WORK REQUIRED → Turn every line of the entries below into a JSON list of strings, one string per line, skipping blank lines and leaving out the picture lines.

DATA PROVIDED →
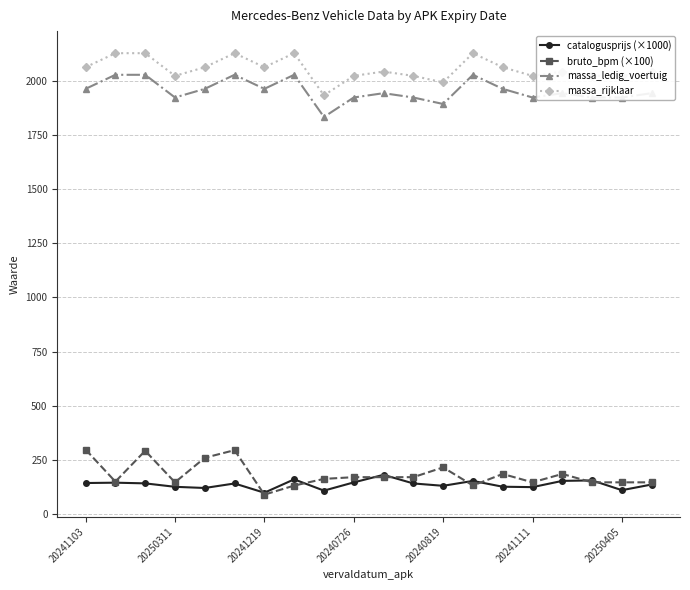

List the series in order of their peak value, highest first.

massa_rijklaar, massa_ledig_voertuig, bruto_bpm (×100), catalogusprijs (×1000)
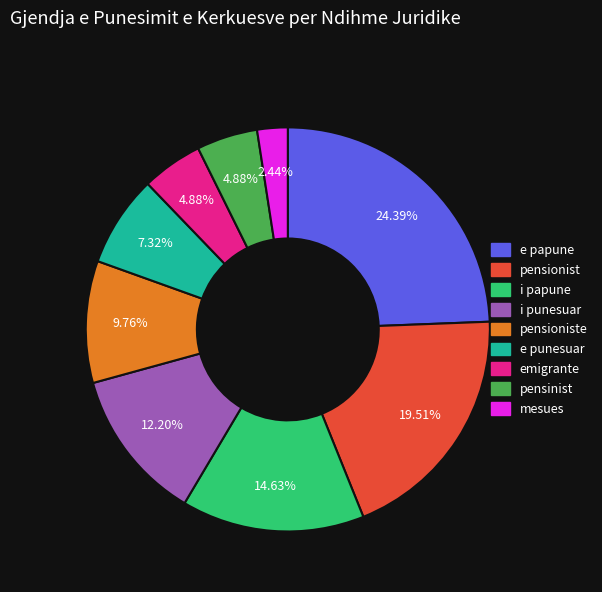

Does any single category account for the majority?

No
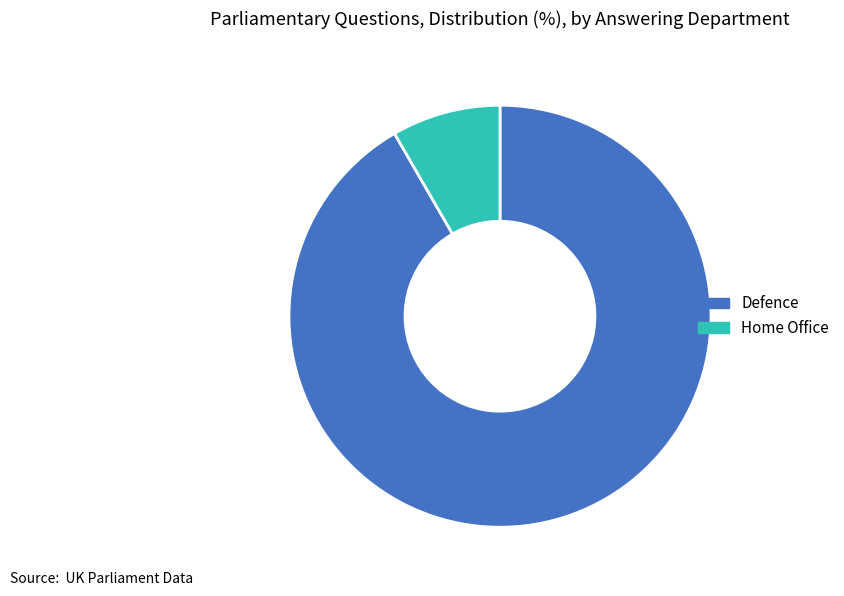

What is the largest slice in the pie chart?

Defence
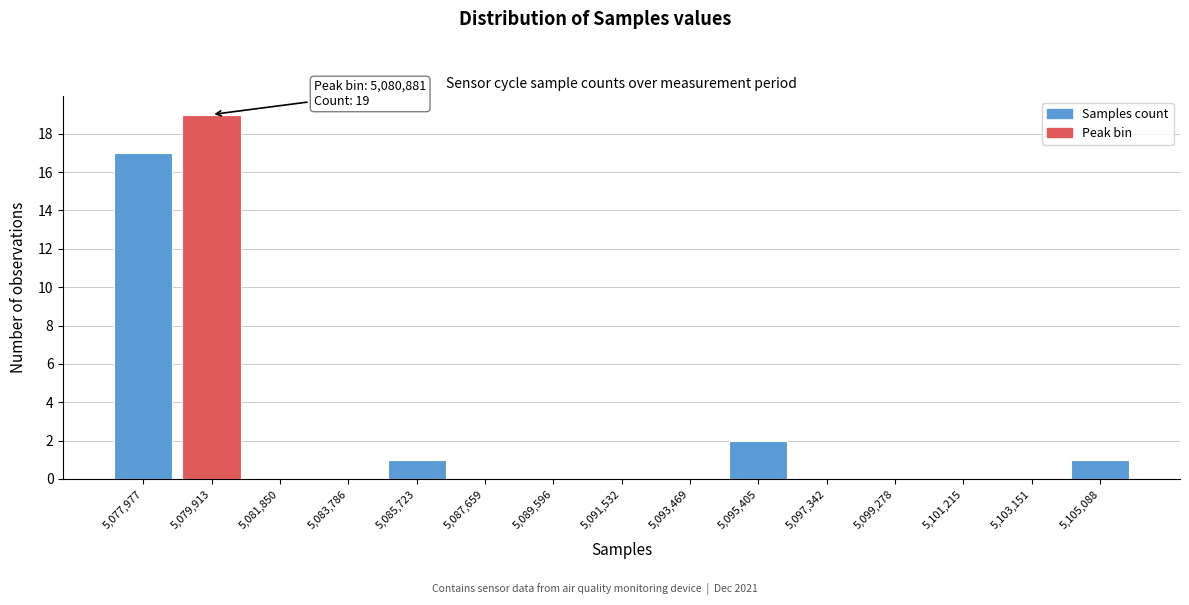

Reading left to right, extract all data points from this chart.

5,077,977=17	5,079,913=19	5,081,850=0	5,083,786=0	5,085,723=1	5,087,659=0	5,089,596=0	5,091,532=0	5,093,469=0	5,095,405=2	5,097,342=0	5,099,278=0	5,101,215=0	5,103,151=0	5,105,088=1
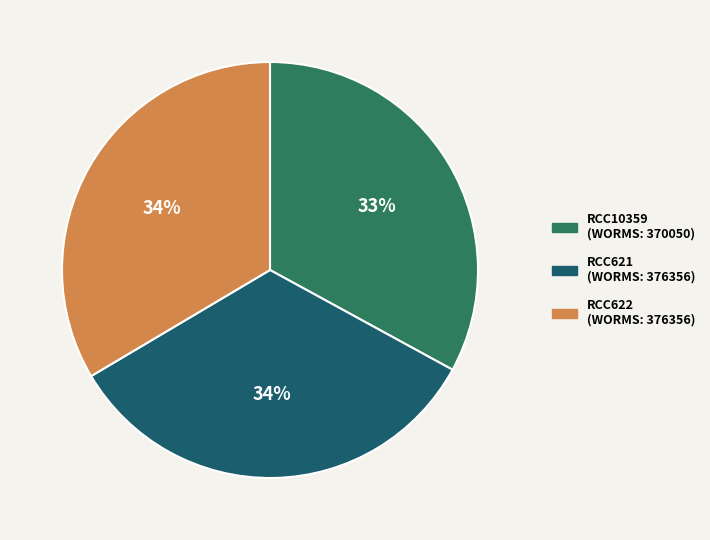

To the nearest percent, what is the difference between the RCC10359 and RCC622 slice percentages?

1%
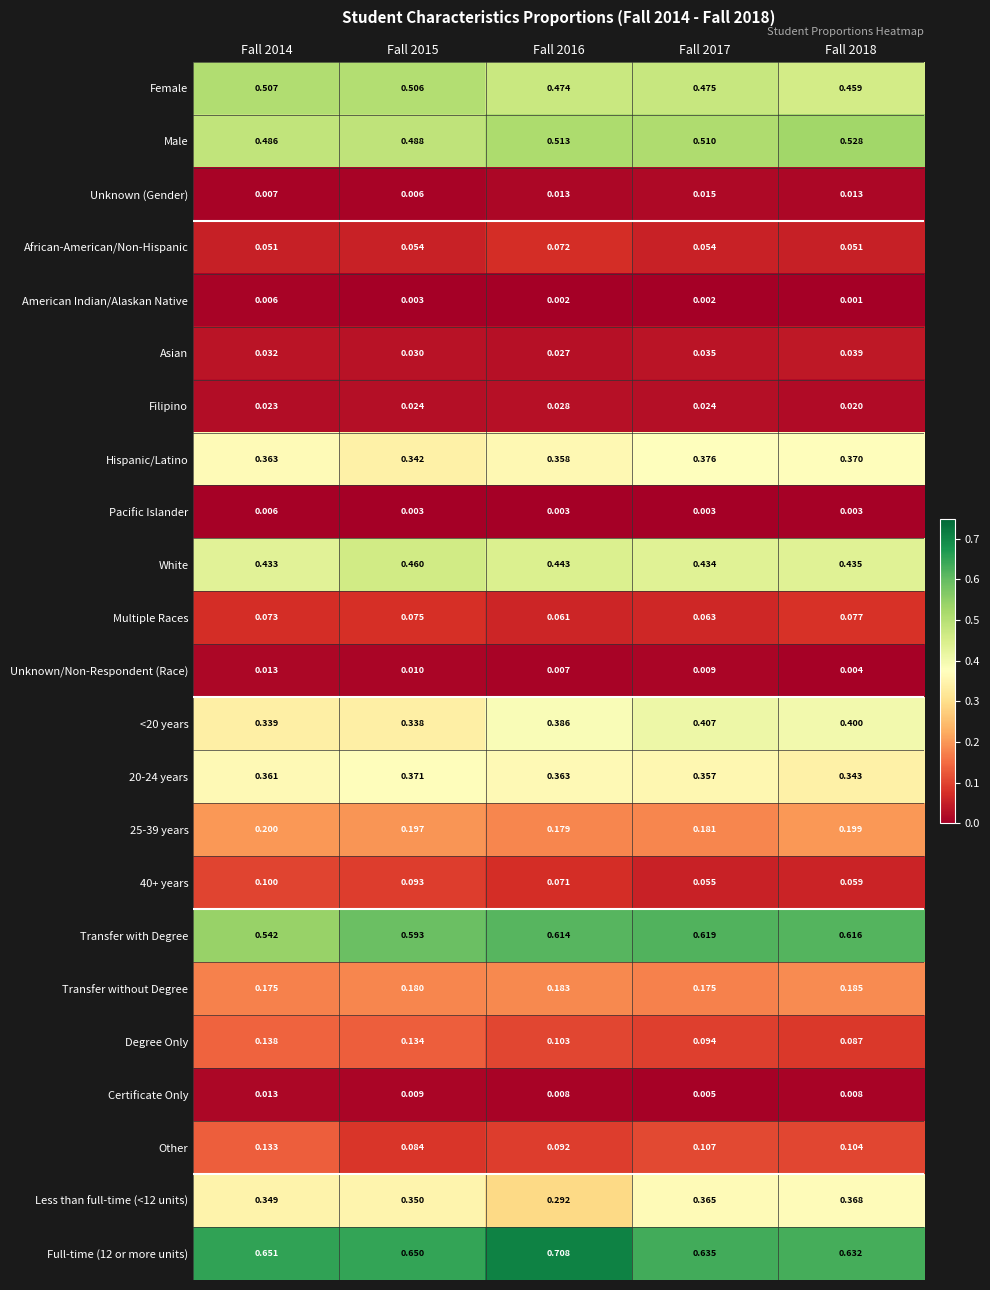

Is the value of 25-39 years at Fall 2018 greater than the value of 40+ years at Fall 2014?

Yes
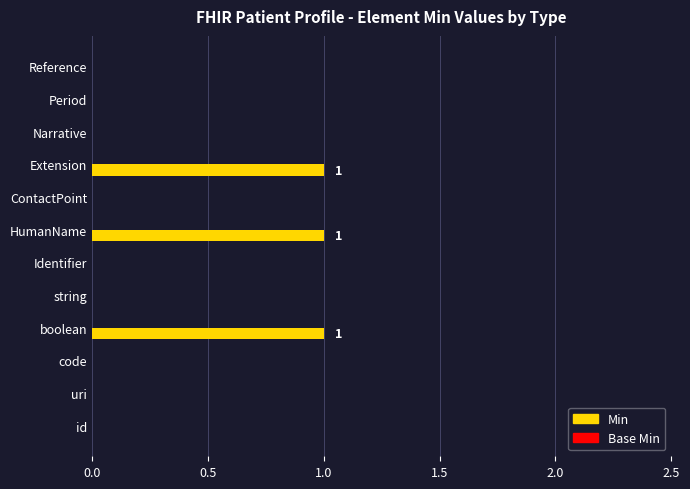

True or false: the data shows 1 at HumanName.

True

ANSWER SECTION →
[
  "List the series in order of their peak value, highest first.",
  "massa_rijklaar, massa_ledig_voertuig, bruto_bpm (×100), catalogusprijs (×1000)",
  "Does any single category account for the majority?",
  "No",
  "What is the largest slice in the pie chart?",
  "Defence",
  "Reading left to right, extract all data points from this chart.",
  "5,077,977=17\t5,079,913=19\t5,081,850=0\t5,083,786=0\t5,085,723=1\t5,087,659=0\t5,089,596=0\t5,091,532=0\t5,093,469=0\t5,095,405=2\t5,097,342=0\t5,099,278=0\t5,101,215=0\t5,103,151=0\t5,105,088=1",
  "To the nearest percent, what is the difference between the RCC10359 and RCC622 slice percentages?",
  "1%",
  "Is the value of 25-39 years at Fall 2018 greater than the value of 40+ years at Fall 2014?",
  "Yes",
  "True or false: the data shows 1 at HumanName.",
  "True"
]